* Work instructions: Say how many of the lines below include the word "Forte", and write nothing else.

Stored dataset items:
-- Opening Marker --
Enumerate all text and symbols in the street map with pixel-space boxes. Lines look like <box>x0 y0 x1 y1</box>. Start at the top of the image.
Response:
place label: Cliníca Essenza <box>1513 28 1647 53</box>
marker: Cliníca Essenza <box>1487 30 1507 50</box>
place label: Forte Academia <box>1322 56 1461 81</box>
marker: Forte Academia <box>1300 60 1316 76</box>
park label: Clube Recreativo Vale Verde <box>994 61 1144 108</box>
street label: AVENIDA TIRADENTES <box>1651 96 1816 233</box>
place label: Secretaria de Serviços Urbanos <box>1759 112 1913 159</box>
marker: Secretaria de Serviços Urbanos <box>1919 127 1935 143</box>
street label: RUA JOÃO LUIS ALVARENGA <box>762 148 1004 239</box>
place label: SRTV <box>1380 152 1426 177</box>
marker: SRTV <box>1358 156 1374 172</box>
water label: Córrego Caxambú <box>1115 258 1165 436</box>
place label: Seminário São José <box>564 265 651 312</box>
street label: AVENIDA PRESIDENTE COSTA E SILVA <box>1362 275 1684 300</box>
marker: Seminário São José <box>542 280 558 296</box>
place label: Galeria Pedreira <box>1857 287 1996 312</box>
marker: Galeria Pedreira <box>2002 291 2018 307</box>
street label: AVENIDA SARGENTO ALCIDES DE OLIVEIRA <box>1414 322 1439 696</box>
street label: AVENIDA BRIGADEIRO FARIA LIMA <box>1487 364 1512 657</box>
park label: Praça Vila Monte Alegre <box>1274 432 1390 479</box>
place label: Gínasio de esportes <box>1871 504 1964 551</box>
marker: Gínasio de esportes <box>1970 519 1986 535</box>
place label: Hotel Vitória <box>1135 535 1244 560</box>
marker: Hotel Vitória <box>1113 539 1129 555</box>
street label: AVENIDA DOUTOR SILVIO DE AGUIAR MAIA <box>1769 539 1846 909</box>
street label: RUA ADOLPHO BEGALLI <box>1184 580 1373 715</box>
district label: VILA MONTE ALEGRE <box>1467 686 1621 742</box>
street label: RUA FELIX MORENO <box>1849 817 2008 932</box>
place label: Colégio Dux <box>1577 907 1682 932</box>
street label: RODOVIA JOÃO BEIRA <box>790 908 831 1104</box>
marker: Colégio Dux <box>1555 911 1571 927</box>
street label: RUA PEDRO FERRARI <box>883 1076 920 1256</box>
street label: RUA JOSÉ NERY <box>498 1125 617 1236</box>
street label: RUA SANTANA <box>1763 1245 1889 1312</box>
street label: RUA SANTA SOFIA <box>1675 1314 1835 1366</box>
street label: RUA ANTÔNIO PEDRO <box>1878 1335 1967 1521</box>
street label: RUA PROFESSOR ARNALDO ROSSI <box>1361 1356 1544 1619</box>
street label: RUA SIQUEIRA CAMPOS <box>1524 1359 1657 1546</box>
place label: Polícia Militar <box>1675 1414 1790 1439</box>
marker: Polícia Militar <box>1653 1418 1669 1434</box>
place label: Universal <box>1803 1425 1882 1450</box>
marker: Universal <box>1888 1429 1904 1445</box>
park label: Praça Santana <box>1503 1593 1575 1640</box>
-- Closing Marker --
* Answer space: 2